In Europe, the shorter chain ALA has approved health claims for reducing cholesterol levels1 and brain development2 while the longer chain EPA and DHA have approved health claims for reducing blood pressure3, reducing triglycerides (a type of blood fat)3, overall heart function4 and in the case of DHA; normal brain function, vision and brain development5. DHA is the major structural fat in the brain and during the first two years of life, the brain needs to accumulate large amounts of DHA5.
Omega-3 fatty acids are therefore essential nutrients for health. Humans can’t make long chain omega-3 fatty acids, so we have to get them from our diet. We can however, convert the shorter chain ALA into those more important longer chain omega 3s6. Studies have shown that while this is possible, we aren’t particularly good at it, with conversion rates are only around 4-6 percent of our ALA6. Because of this poor conversion rate, food sources of EPA and DHA are really important for meeting our needs.
Unfortunately, as well as being very important, the food sources of these two nutrients are also pretty restricted. EPA and DHA are only found in oily fish and other marine sources like algae and as such, intakes tend to be wholly dependent on people’s consumption of oily fish, which includes salmon, fresh tuna, mackerel, sardines, trout, and herring.
Studies have shown omega-3 supplementation may improve reading age in school aged children7 and even helping dry eye syndrome in adults8. In terms of heart health, the latest research to be reported in the journal JAMA Internal Medicine has shown that omega-3 fatty acids may significantly lower our chances of dying from a heart attack9. The new analysis study was the largest of its kind — from an international consortium comprising 19 studies from 16 countries with more than 45,000 participants — and found that higher circulating blood levels of omega-3 fatty acids were associated with a nearly 10 percent lower risk of a fatal heart attack, on average, compared with lower levels. Those with the highest level of omega-3s in their blood had the greatest risk reduction — a more than 25 percent lower risk of having a fatal heart attack, the study found.

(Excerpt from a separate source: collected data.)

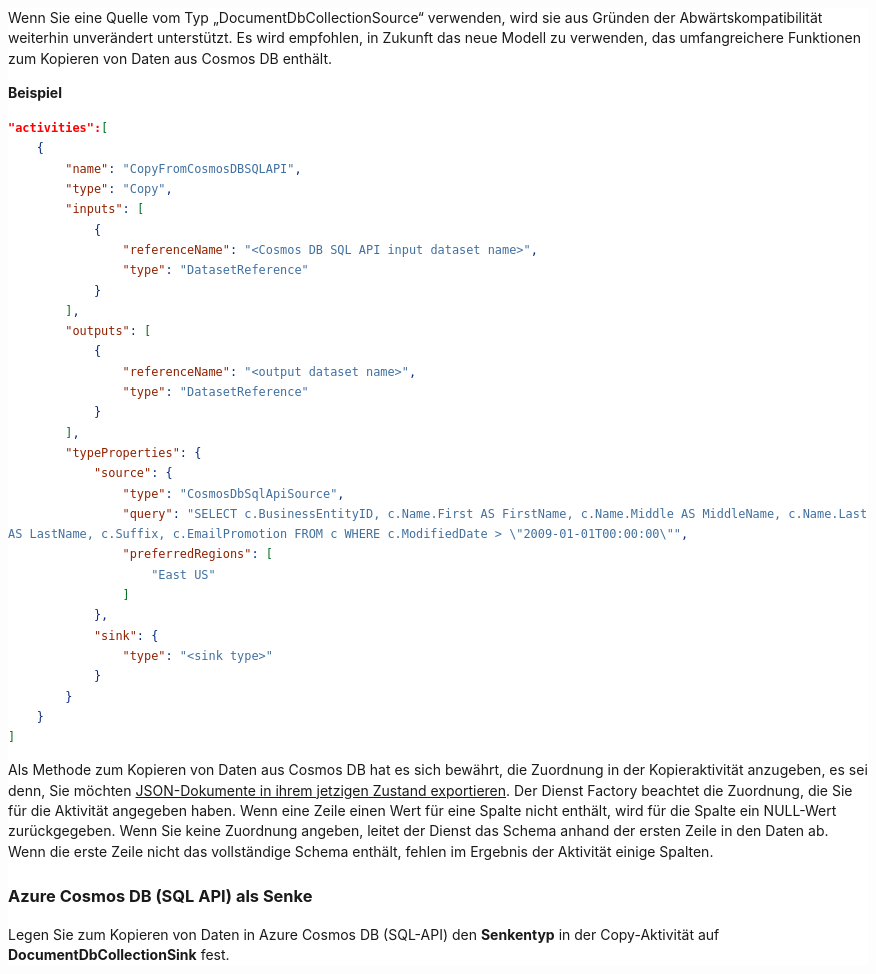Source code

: Wenn Sie eine Quelle vom Typ „DocumentDbCollectionSource“ verwenden, wird sie aus Gründen der Abwärtskompatibilität weiterhin unverändert unterstützt. Es wird empfohlen, in Zukunft das neue Modell zu verwenden, das umfangreichere Funktionen zum Kopieren von Daten aus Cosmos DB enthält.

**Beispiel**

```json
"activities":[
    {
        "name": "CopyFromCosmosDBSQLAPI",
        "type": "Copy",
        "inputs": [
            {
                "referenceName": "<Cosmos DB SQL API input dataset name>",
                "type": "DatasetReference"
            }
        ],
        "outputs": [
            {
                "referenceName": "<output dataset name>",
                "type": "DatasetReference"
            }
        ],
        "typeProperties": {
            "source": {
                "type": "CosmosDbSqlApiSource",
                "query": "SELECT c.BusinessEntityID, c.Name.First AS FirstName, c.Name.Middle AS MiddleName, c.Name.Last AS LastName, c.Suffix, c.EmailPromotion FROM c WHERE c.ModifiedDate > \"2009-01-01T00:00:00\"",
                "preferredRegions": [
                    "East US"
                ]
            },
            "sink": {
                "type": "<sink type>"
            }
        }
    }
]
```

Als Methode zum Kopieren von Daten aus Cosmos DB hat es sich bewährt, die Zuordnung in der Kopieraktivität anzugeben, es sei denn, Sie möchten [JSON-Dokumente in ihrem jetzigen Zustand exportieren](#import-and-export-json-documents). Der Dienst Factory beachtet die Zuordnung, die Sie für die Aktivität angegeben haben. Wenn eine Zeile einen Wert für eine Spalte nicht enthält, wird für die Spalte ein NULL-Wert zurückgegeben. Wenn Sie keine Zuordnung angeben, leitet der Dienst das Schema anhand der ersten Zeile in den Daten ab. Wenn die erste Zeile nicht das vollständige Schema enthält, fehlen im Ergebnis der Aktivität einige Spalten.

### <a name="azure-cosmos-db-sql-api-as-sink"></a>Azure Cosmos DB (SQL API) als Senke

Legen Sie zum Kopieren von Daten in Azure Cosmos DB (SQL-API) den **Senkentyp** in der Copy-Aktivität auf **DocumentDbCollectionSink** fest. 
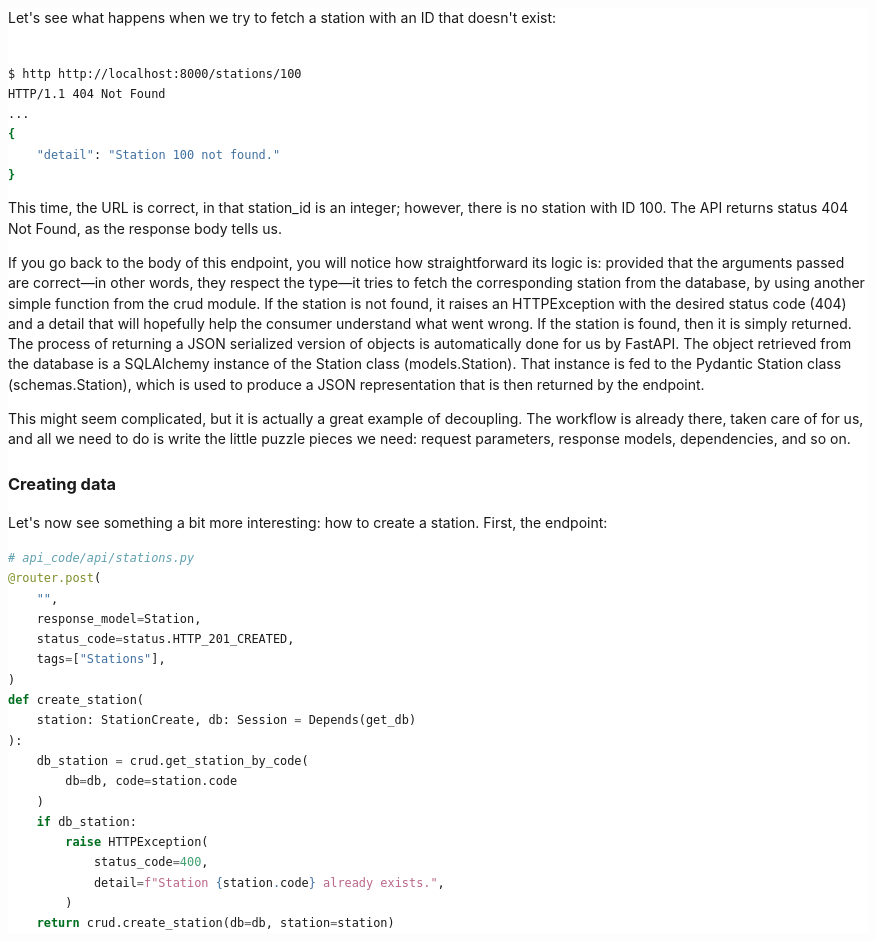 Let's see what happens when we try to fetch a station with an ID that doesn't exist:

```bash

$ http http://localhost:8000/stations/100
HTTP/1.1 404 Not Found
...
{
    "detail": "Station 100 not found."
}


```
This time, the URL is correct, in that station_id is an integer; however, there is no station with ID 100. The API returns status 404 Not Found, as the response body tells us.

If you go back to the body of this endpoint, you will notice how straightforward its logic is: provided that the arguments passed are correct—in other words, they respect the type—it tries to fetch the corresponding station from the database, by using another simple function from the crud module. If the station is not found, it raises an HTTPException with the desired status code (404) and a detail that will hopefully help the consumer understand what went wrong. If the station is found, then it is simply returned. The process of returning a JSON serialized version of objects is automatically done for us by FastAPI. The object retrieved from the database is a SQLAlchemy instance of the Station class (models.Station). That instance is fed to the Pydantic Station class (schemas.Station), which is used to produce a JSON representation that is then returned by the endpoint.

This might seem complicated, but it is actually a great example of decoupling. The workflow is already there, taken care of for us, and all we need to do is write the little puzzle pieces we need: request parameters, response models, dependencies, and so on.

### Creating data

Let's now see something a bit more interesting: how to create a station. First, the endpoint:

```python
# api_code/api/stations.py
@router.post(
    "",
    response_model=Station,
    status_code=status.HTTP_201_CREATED,
    tags=["Stations"],
)
def create_station(
    station: StationCreate, db: Session = Depends(get_db)
):
    db_station = crud.get_station_by_code(
        db=db, code=station.code
    )
    if db_station:
        raise HTTPException(
            status_code=400,
            detail=f"Station {station.code} already exists.",
        )
    return crud.create_station(db=db, station=station)
```
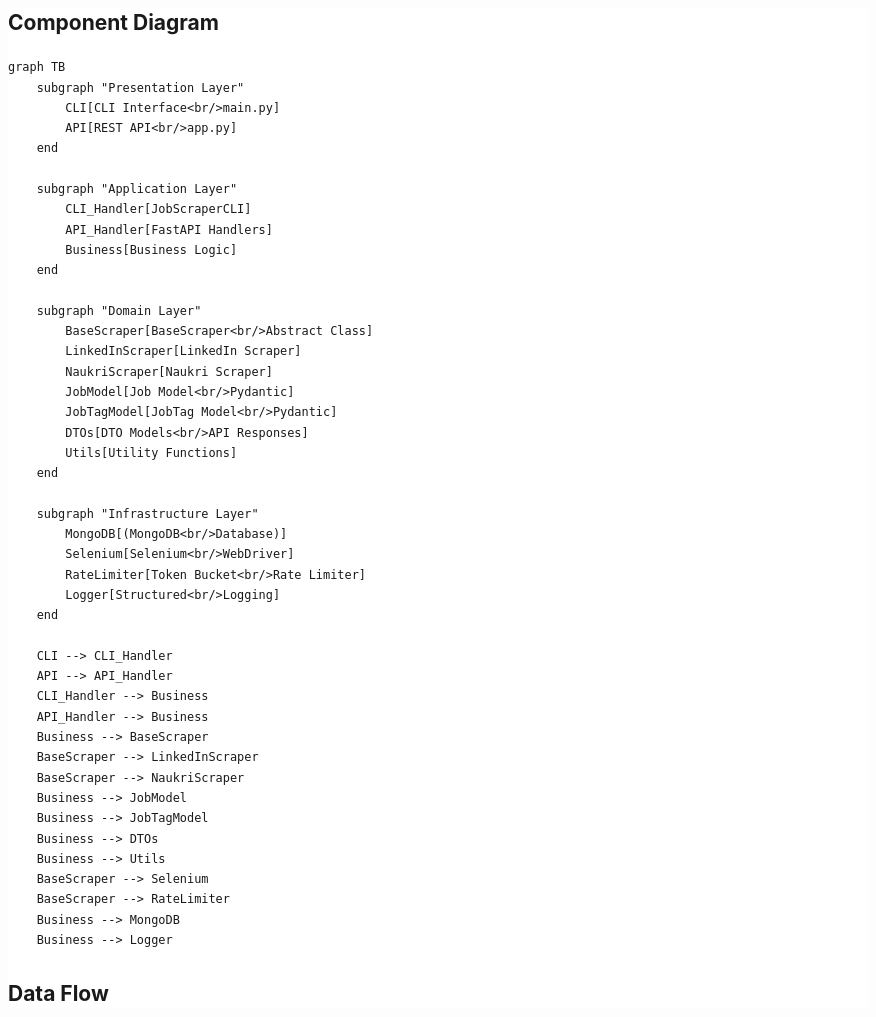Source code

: ## Component Diagram

```mermaid
graph TB
    subgraph "Presentation Layer"
        CLI[CLI Interface<br/>main.py]
        API[REST API<br/>app.py]
    end
    
    subgraph "Application Layer"
        CLI_Handler[JobScraperCLI]
        API_Handler[FastAPI Handlers]
        Business[Business Logic]
    end
    
    subgraph "Domain Layer"
        BaseScraper[BaseScraper<br/>Abstract Class]
        LinkedInScraper[LinkedIn Scraper]
        NaukriScraper[Naukri Scraper]
        JobModel[Job Model<br/>Pydantic]
        JobTagModel[JobTag Model<br/>Pydantic]
        DTOs[DTO Models<br/>API Responses]
        Utils[Utility Functions]
    end
    
    subgraph "Infrastructure Layer"
        MongoDB[(MongoDB<br/>Database)]
        Selenium[Selenium<br/>WebDriver]
        RateLimiter[Token Bucket<br/>Rate Limiter]
        Logger[Structured<br/>Logging]
    end
    
    CLI --> CLI_Handler
    API --> API_Handler
    CLI_Handler --> Business
    API_Handler --> Business
    Business --> BaseScraper
    BaseScraper --> LinkedInScraper
    BaseScraper --> NaukriScraper
    Business --> JobModel
    Business --> JobTagModel
    Business --> DTOs
    Business --> Utils
    BaseScraper --> Selenium
    BaseScraper --> RateLimiter
    Business --> MongoDB
    Business --> Logger
```

## Data Flow
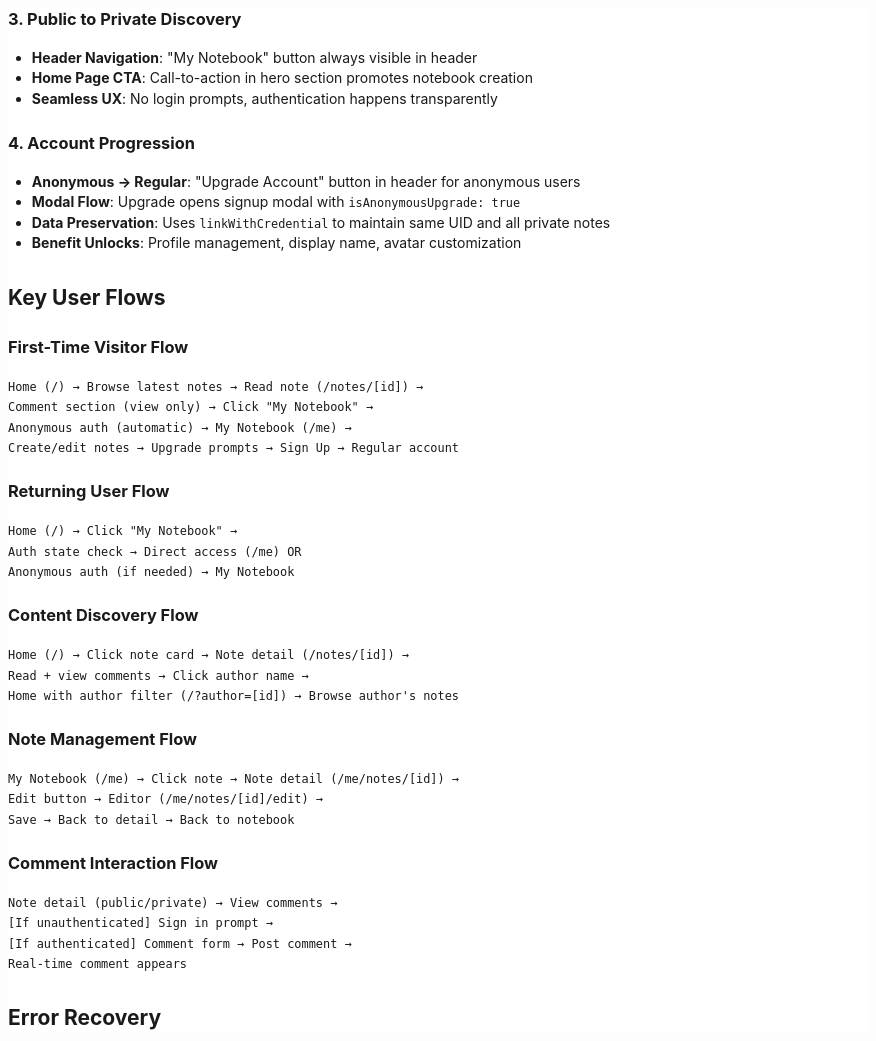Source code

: ### 3. Public to Private Discovery
- **Header Navigation**: "My Notebook" button always visible in header
- **Home Page CTA**: Call-to-action in hero section promotes notebook creation
- **Seamless UX**: No login prompts, authentication happens transparently

### 4. Account Progression
- **Anonymous → Regular**: "Upgrade Account" button in header for anonymous users
- **Modal Flow**: Upgrade opens signup modal with `isAnonymousUpgrade: true`
- **Data Preservation**: Uses `linkWithCredential` to maintain same UID and all private notes
- **Benefit Unlocks**: Profile management, display name, avatar customization

## Key User Flows

### First-Time Visitor Flow
```
Home (/) → Browse latest notes → Read note (/notes/[id]) →
Comment section (view only) → Click "My Notebook" → 
Anonymous auth (automatic) → My Notebook (/me) → 
Create/edit notes → Upgrade prompts → Sign Up → Regular account
```

### Returning User Flow  
```
Home (/) → Click "My Notebook" → 
Auth state check → Direct access (/me) OR
Anonymous auth (if needed) → My Notebook
```

### Content Discovery Flow
```
Home (/) → Click note card → Note detail (/notes/[id]) → 
Read + view comments → Click author name → 
Home with author filter (/?author=[id]) → Browse author's notes
```

### Note Management Flow
```
My Notebook (/me) → Click note → Note detail (/me/notes/[id]) →
Edit button → Editor (/me/notes/[id]/edit) → 
Save → Back to detail → Back to notebook
```

### Comment Interaction Flow
```
Note detail (public/private) → View comments →
[If unauthenticated] Sign in prompt →
[If authenticated] Comment form → Post comment → 
Real-time comment appears
```

## Error Recovery
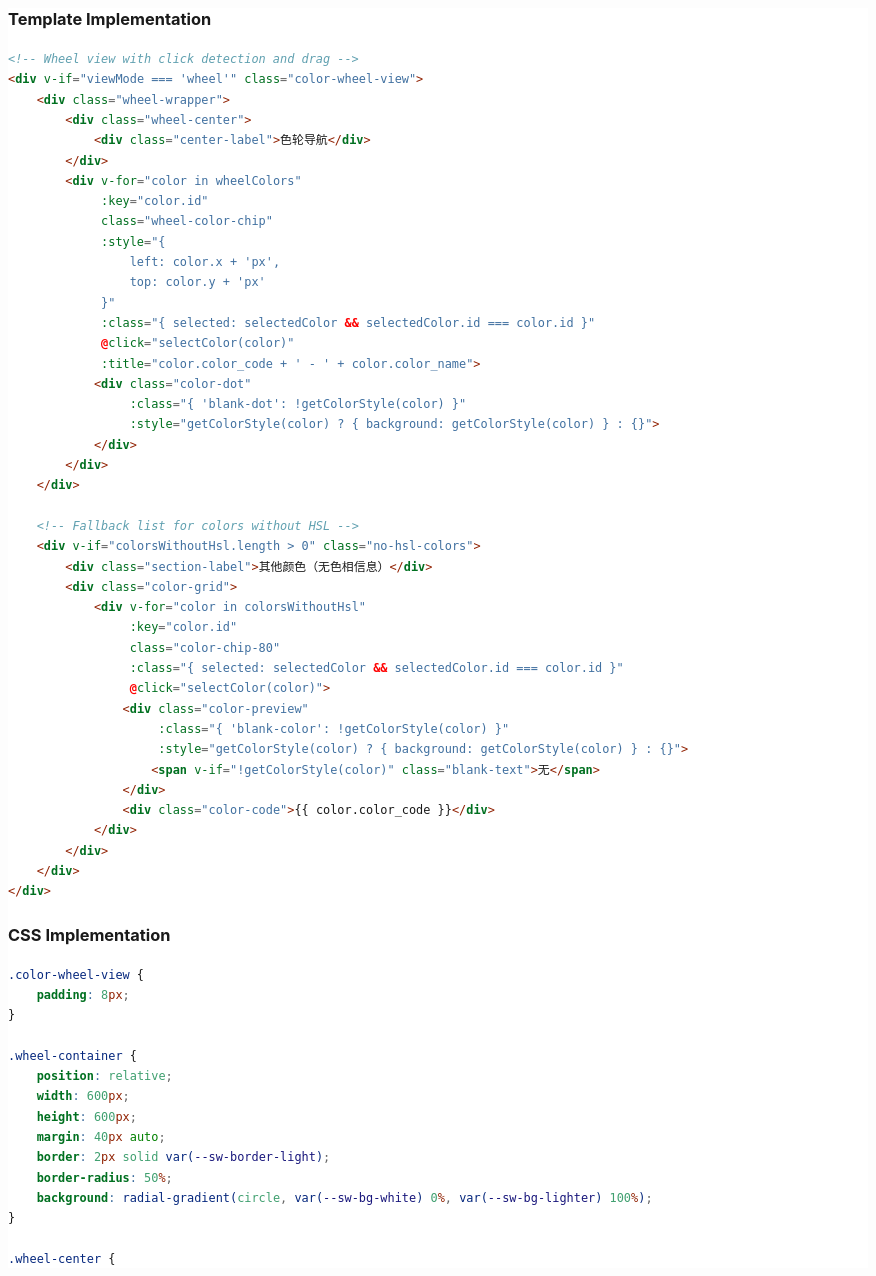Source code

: ### Template Implementation
```html
<!-- Wheel view with click detection and drag -->
<div v-if="viewMode === 'wheel'" class="color-wheel-view">
    <div class="wheel-wrapper">
        <div class="wheel-center">
            <div class="center-label">色轮导航</div>
        </div>
        <div v-for="color in wheelColors" 
             :key="color.id"
             class="wheel-color-chip"
             :style="{
                 left: color.x + 'px',
                 top: color.y + 'px'
             }"
             :class="{ selected: selectedColor && selectedColor.id === color.id }"
             @click="selectColor(color)"
             :title="color.color_code + ' - ' + color.color_name">
            <div class="color-dot" 
                 :class="{ 'blank-dot': !getColorStyle(color) }"
                 :style="getColorStyle(color) ? { background: getColorStyle(color) } : {}">
            </div>
        </div>
    </div>
    
    <!-- Fallback list for colors without HSL -->
    <div v-if="colorsWithoutHsl.length > 0" class="no-hsl-colors">
        <div class="section-label">其他颜色（无色相信息）</div>
        <div class="color-grid">
            <div v-for="color in colorsWithoutHsl" 
                 :key="color.id"
                 class="color-chip-80"
                 :class="{ selected: selectedColor && selectedColor.id === color.id }"
                 @click="selectColor(color)">
                <div class="color-preview" 
                     :class="{ 'blank-color': !getColorStyle(color) }"
                     :style="getColorStyle(color) ? { background: getColorStyle(color) } : {}">
                    <span v-if="!getColorStyle(color)" class="blank-text">无</span>
                </div>
                <div class="color-code">{{ color.color_code }}</div>
            </div>
        </div>
    </div>
</div>
```

### CSS Implementation
```css
.color-wheel-view {
    padding: 8px;
}

.wheel-container {
    position: relative;
    width: 600px;
    height: 600px;
    margin: 40px auto;
    border: 2px solid var(--sw-border-light);
    border-radius: 50%;
    background: radial-gradient(circle, var(--sw-bg-white) 0%, var(--sw-bg-lighter) 100%);
}

.wheel-center {
```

Heart disease and heart attacks are a leading cause of death throughout the world, accounting for one in four of all deaths in the United States, according to the Centers for Disease Control and Prevention10. One of the authors of the study, Dr. Mozaffarian, reported that the reduction in risk of 25 percent on fatal heart attacks is quite meaningful and offers a similar effect size to statins (without the side effects). The findings were true despite differences in age, sex, race, presence or absence of diabetes and even use of aspirin or cholesterol lowering medications, meaning intakes of omega-3 fatty acids appear to be protective for all of us.